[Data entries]
+--

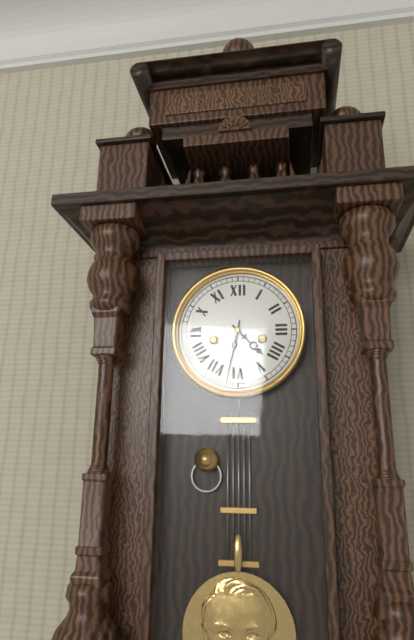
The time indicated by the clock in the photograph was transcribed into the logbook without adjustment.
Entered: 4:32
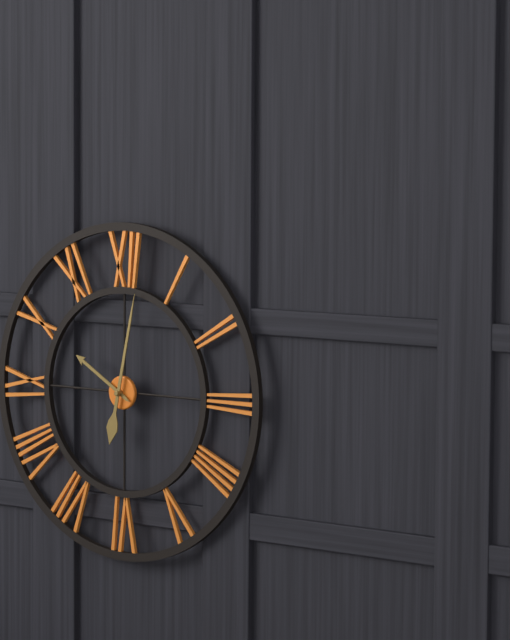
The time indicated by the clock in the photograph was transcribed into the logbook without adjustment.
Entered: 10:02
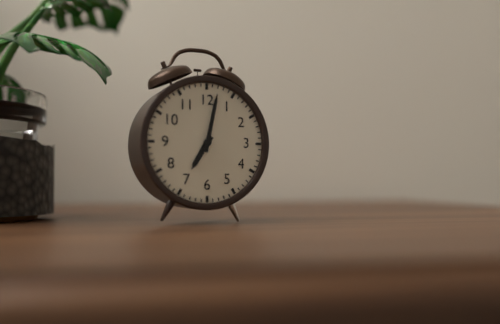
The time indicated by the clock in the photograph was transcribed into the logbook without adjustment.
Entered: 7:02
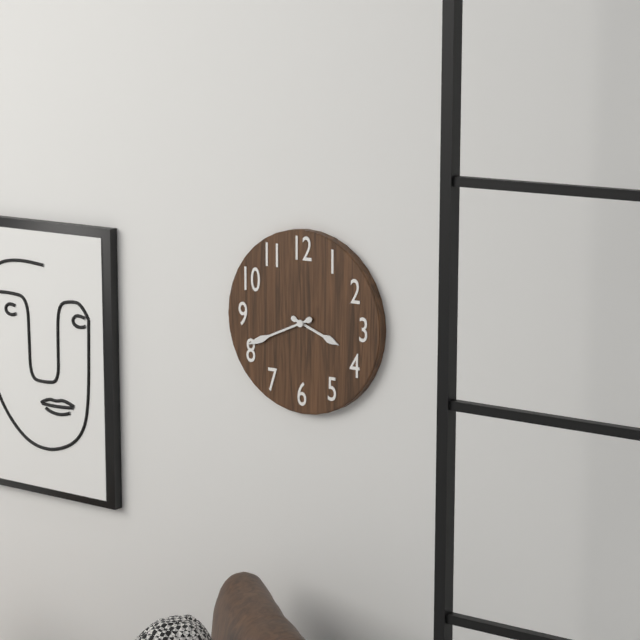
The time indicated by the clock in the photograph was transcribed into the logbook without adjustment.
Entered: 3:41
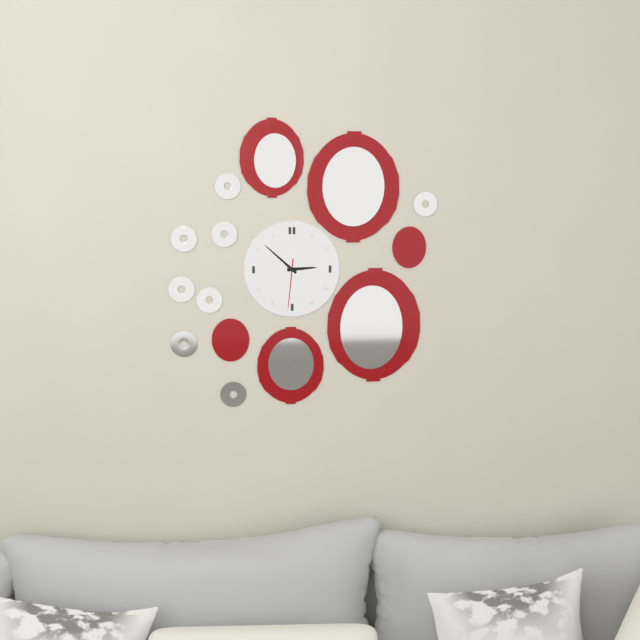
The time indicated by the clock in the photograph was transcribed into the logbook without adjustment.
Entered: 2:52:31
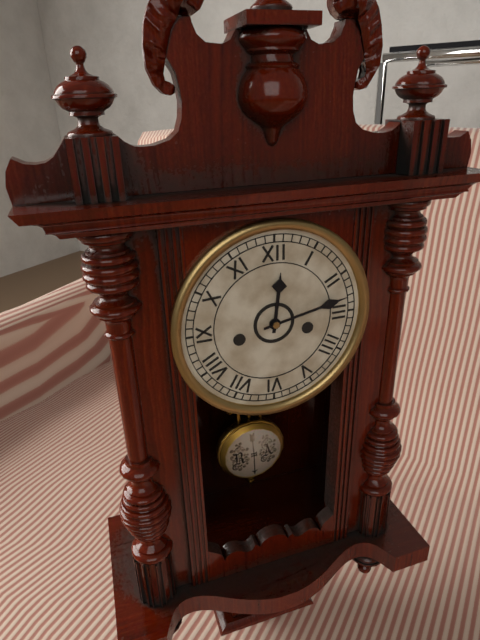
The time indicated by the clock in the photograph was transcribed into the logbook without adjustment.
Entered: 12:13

+--

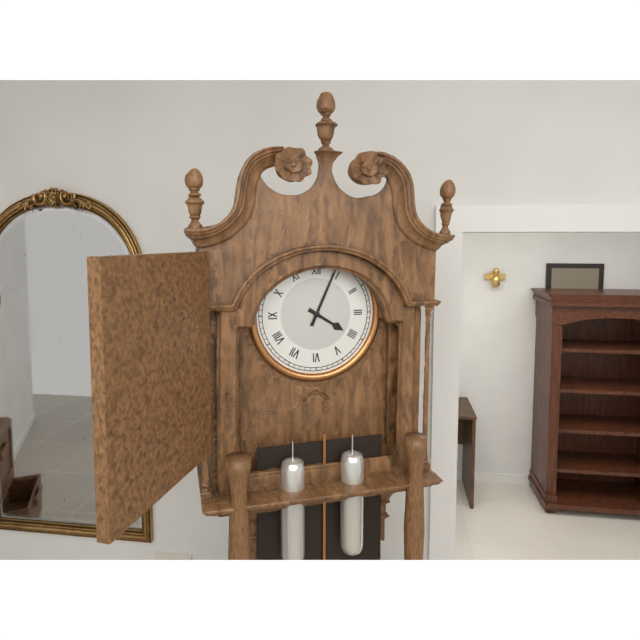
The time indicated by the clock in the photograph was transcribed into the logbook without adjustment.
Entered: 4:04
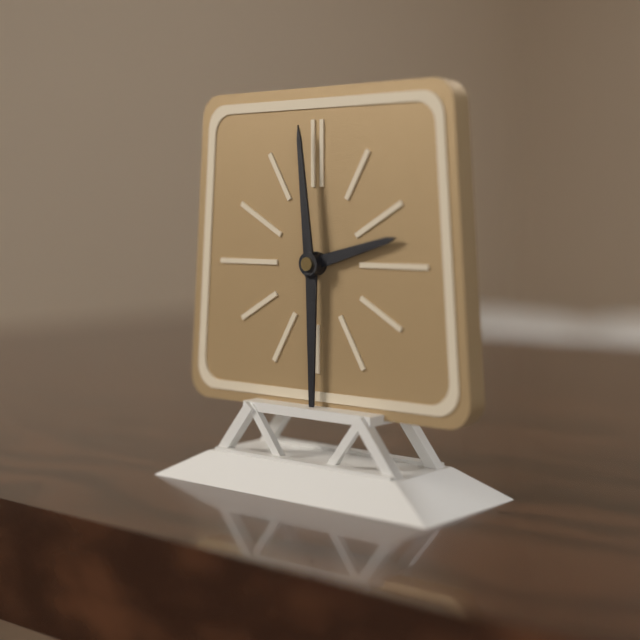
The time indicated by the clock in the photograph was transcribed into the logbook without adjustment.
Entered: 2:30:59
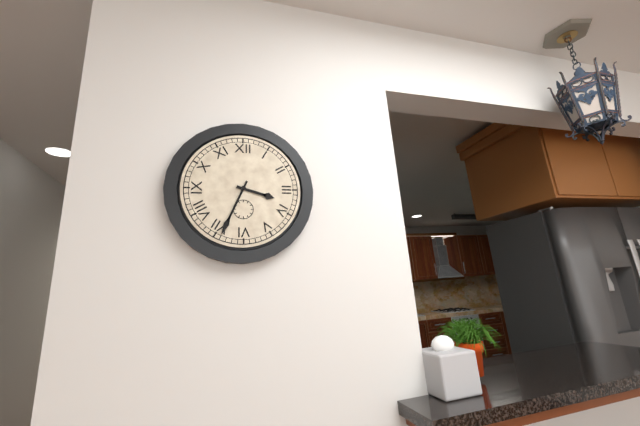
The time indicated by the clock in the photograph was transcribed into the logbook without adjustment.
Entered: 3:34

+--

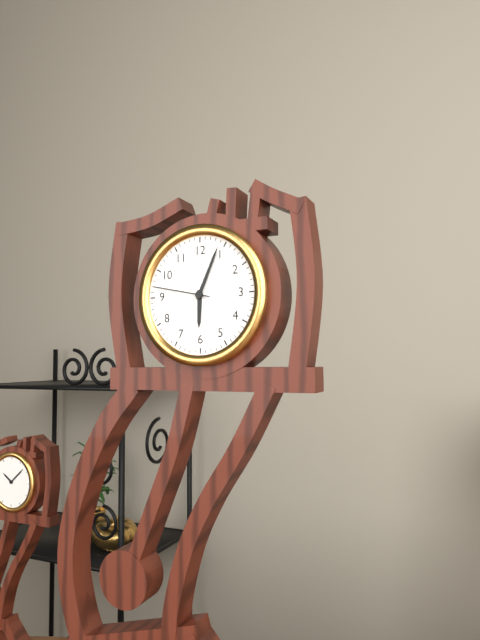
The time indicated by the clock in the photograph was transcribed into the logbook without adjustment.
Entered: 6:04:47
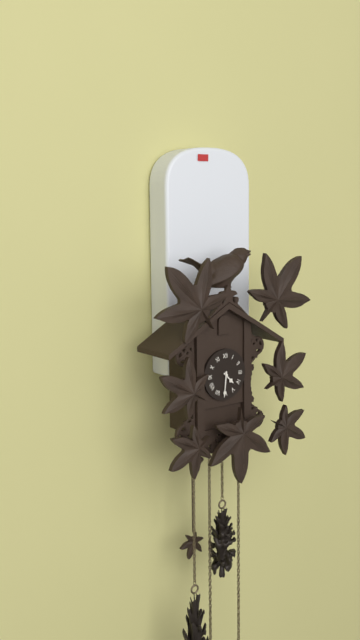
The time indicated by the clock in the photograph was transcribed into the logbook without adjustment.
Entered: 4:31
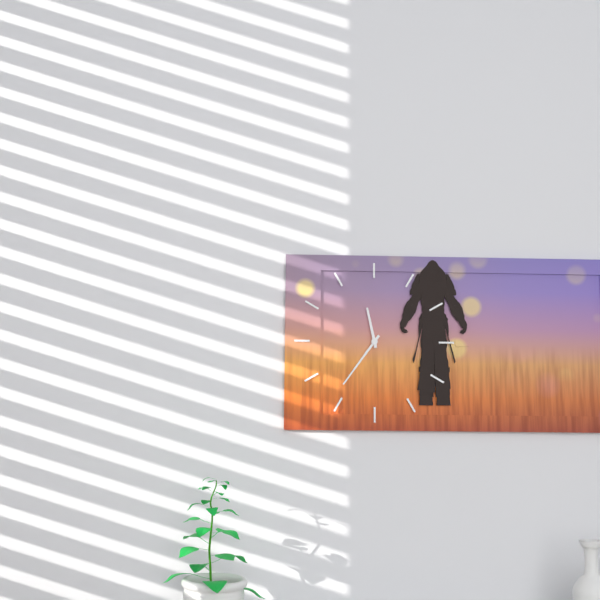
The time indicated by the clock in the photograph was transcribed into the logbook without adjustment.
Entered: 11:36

+--

Locate every line in the entries above that contains the word "Entered", and copy each of those lines in full.

Entered: 4:32
Entered: 10:02
Entered: 7:02
Entered: 3:41
Entered: 2:52:31
Entered: 12:13
Entered: 4:04
Entered: 2:30:59
Entered: 3:34
Entered: 6:04:47
Entered: 4:31
Entered: 11:36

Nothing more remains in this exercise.